-- Source text --
Vancouver Island Health Authority involvement in the BC Telehealth Program has been to enhance pediatric services at Victoria General Hospital through connectivity with C&W. This has provided the impetus for them to strengthen and expand telehealth services within and beyond these applications. They have capacity to provide local access to clinicians to access continuing professional education programs and the basis for expanding clinical services in the area of paediatric oncology and cardiology within the region.

Child Development Centres (CDCs) in Prince George, Kitimat, Smithers, Kamloops and Kelowna participated in the BC Telehealth Program. Predominately these agencies have been using telehealth for Continuing Professional Education sessions. The targets set out at the beginning of the project for increased access to clinical services by the CDCs were in many cases not reached, due to limitations in the capacity of the service provided. Additionally, the potential for service delivery from Sunny Hill at C&W was not accessed, needed or understood by some of the communities involved. The Central Okanagan Child Development Association (COCDA), however, has had an exceptional experience. They have had the advantage of using telehealth for four years prior to the CHIPP Project and have noted that the availability of telehealth technology has:

  • Increased the access that families and service providers in the Central Okanagan have to specialized services located in the Lower Mainland.
  • Provided local service providers with better and less costly access to professional development opportunities, particularly through the in-service programs offered by Sunnyhill.
  • Enabled family members in different locations to keep connected with family members in regional and provincial agencies.
  • Built a network of consulting specialists in an environment that typically had been comprised of single isolated community specialists.
  • Made it possible for other community groups to access the videoconference equipment on site for new and innovative programs to support local families and children.

Telehealth presents a challenge in terms of ensuring its sustainability by all of the CDCs. While cost recovery strategies could provide the answer to this challenge it also adds administrative overhead that is difficult to meet in this era of fiscal restraint.

4.2.2 Lead Agencies

Telehealth services have been in use at C&W since the mid 1990s. The implementation of the BC Telehealth Program, which increased the number of community sites having access to video conferencing equipment, has already had a dramatic impact on the amount of clinical, education and administrative sessions occurring on a weekly basis. This has resulted in a 100% increase in monthly activity at C&W comparing April 2002 with April 2003.

Examples of C&W activity include medical genetics, cardiology, child development and rehabilitation, maternal-fetal medicine, oncology and neonatology. Some of the applications that were put in place through the project have been scaled back or modified based on user experience. For example, through CHIPP, long-term follow-up oncology clinics were implemented. Several of the oncologists felt, however, that they preferred face-to-face encounters in order to conduct physical exams. Oncology will proceed with other applications such as tumour rounds. Discontinuing the follow-up clinics may address physician preferences, but there are open questions regarding patient preferences for travel or community physician preferences for clinic structure. Several applications will be modified based upon C&W's CHIPP experience, but are still being actively pursued (e.g. neonatology). There are clinics that continue to grow based on increasing demand from remote sites.

-- Material supplied --
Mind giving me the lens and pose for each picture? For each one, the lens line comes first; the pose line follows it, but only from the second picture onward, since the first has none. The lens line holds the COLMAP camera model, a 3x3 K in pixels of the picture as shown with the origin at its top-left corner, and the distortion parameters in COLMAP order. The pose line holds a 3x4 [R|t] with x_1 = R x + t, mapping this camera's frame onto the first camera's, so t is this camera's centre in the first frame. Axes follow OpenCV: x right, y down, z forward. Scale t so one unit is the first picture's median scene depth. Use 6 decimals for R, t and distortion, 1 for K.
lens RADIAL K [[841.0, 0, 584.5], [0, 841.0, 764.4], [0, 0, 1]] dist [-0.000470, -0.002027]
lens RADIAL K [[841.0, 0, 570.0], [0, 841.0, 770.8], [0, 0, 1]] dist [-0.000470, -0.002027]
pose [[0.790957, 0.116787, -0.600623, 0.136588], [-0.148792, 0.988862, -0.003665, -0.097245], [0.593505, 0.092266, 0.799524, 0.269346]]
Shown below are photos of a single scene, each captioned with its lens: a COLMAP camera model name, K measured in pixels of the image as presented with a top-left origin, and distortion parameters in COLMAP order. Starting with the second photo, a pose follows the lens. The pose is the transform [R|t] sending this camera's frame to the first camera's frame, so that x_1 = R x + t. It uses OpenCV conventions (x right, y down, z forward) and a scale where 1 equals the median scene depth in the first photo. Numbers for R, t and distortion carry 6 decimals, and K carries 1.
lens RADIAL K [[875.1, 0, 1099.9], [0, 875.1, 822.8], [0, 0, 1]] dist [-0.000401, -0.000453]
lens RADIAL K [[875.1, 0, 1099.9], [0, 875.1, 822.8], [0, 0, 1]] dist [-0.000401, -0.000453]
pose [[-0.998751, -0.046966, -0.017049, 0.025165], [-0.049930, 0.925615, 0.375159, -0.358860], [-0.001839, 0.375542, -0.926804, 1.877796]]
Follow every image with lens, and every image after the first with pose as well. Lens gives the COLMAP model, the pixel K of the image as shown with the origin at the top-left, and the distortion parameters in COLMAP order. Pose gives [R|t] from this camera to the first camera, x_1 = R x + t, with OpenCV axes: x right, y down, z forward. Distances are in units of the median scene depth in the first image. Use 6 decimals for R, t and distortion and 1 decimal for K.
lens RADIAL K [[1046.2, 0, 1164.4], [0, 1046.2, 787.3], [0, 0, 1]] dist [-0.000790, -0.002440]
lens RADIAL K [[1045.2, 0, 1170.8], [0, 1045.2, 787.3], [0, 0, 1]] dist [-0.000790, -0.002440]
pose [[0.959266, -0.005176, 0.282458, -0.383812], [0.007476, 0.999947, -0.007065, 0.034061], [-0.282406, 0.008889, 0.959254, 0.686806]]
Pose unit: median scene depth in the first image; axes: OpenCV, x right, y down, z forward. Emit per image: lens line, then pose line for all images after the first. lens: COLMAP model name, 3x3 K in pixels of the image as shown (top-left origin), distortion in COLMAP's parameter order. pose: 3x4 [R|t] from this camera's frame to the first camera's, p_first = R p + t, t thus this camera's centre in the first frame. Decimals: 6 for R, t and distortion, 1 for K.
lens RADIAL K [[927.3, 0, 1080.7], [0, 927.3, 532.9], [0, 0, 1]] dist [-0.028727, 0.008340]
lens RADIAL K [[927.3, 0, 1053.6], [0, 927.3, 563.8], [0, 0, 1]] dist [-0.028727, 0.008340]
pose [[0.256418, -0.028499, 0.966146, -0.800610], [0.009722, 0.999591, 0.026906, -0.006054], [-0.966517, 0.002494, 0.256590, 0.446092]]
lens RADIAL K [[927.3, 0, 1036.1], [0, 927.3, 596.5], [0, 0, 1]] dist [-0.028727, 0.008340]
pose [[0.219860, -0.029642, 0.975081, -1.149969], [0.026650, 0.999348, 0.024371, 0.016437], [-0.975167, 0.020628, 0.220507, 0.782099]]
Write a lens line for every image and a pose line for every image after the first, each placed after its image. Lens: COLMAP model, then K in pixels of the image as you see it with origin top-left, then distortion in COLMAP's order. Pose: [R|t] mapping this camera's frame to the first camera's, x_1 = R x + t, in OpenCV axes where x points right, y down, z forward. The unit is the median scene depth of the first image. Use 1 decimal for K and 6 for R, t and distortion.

-- What this task involves --
Please carry on the BC Telehealth Program report from its final sentence. None of the items are needed here.

-- Response --
Canuck Place Children's Hospice was able to extend its specialized services for children with life threatening disease through the use of the telehealth network. Canuck Place has used Telehealth for specific events on an as needed basis. Its role has been confined for the most part to consultations. In particular, they have had the opportunity to work closely with a physician and family who reside in the Yukon. Given that they are out of province, the family will not likely come to Vancouver yet will have the opportunity to access to the services offered by Canuck Place that are essential for them being able to care for their child at home.

In addition, Canuck Place has participated in multi-site education sessions broadcast by the Telehealth partners. These sessions have been useful and are expected to be more fully utilized in the future, along with its own development and hosting of a series of education events to be broadcast to the partners using the Telehealth infrastructure.

Finally, Canuck Place has used the Telehealth equipment to facilitate remote participation at events such as May 2002 Pediatric Palliative Care Committee meeting and expect to continue to do this whenever the need is presented.

The lessons learned through the joint development and delivery of the ER/Trauma/CME/CNE Program by Vancouver Hospital and Health Sciences Centre and University of British Columbia Division of Continuing Medical Education (UBC Division of CME) has resulted in the establishment of the e-STEP Advisory Committee (Strategic Telehealth Enhancement Partnership) to develop a business model and strategic plan to build telehealth services for the Vancouver Coastal Health Authority (VCHA) by building on the project successes in CME and CNE and focusing clinical service delivery on communities who need and are ready for telehealth services. The e-Step committee also allows VCHA to create a cohesive, unifying mandate in order to partner with the other health authorities to deliver telehealth services and facilitate contact with quaternary centres within VCHA to rural and remote areas of the province. While the clinical component of this project was focused on the delivery of Emergency and Trauma services, it developed champions in many other service specialties and interest is now growing to establish telehealth services beyond those developed during the project. For example, the Departments of dermatology and Geriatrics at Vancouver General Hospital are interested in creating clinical consultation services to rural physicians in British Columbia. Central to the approach going forward is the intent to clearly develop programs based on community needs and priorities as well as understand current referral patterns and the need to develop familiarity within the communities of practicing "telehealth" professionals.

The educational component of the project involved delivery of weekly round for physicians (CME) and nurses (CNE) which were coordinated by staff at UBC Division of CME. Both programs have been enormously successful in extending the educational opportunities afforded urban health professionals to rural communities. For CME the original target audiences were Terrace and Cranbrook who were the rural sites involved in the ER/Trauma clinical component. By the end of the project periods, seven additional sites were attending these weekly rounds with two out of provide groups also connecting on an "ad hoc interest" basis. Similarly, CNE rounds expanded from the original two sites (i.e., Terrace and Cranbrook) to ten sites within the project period.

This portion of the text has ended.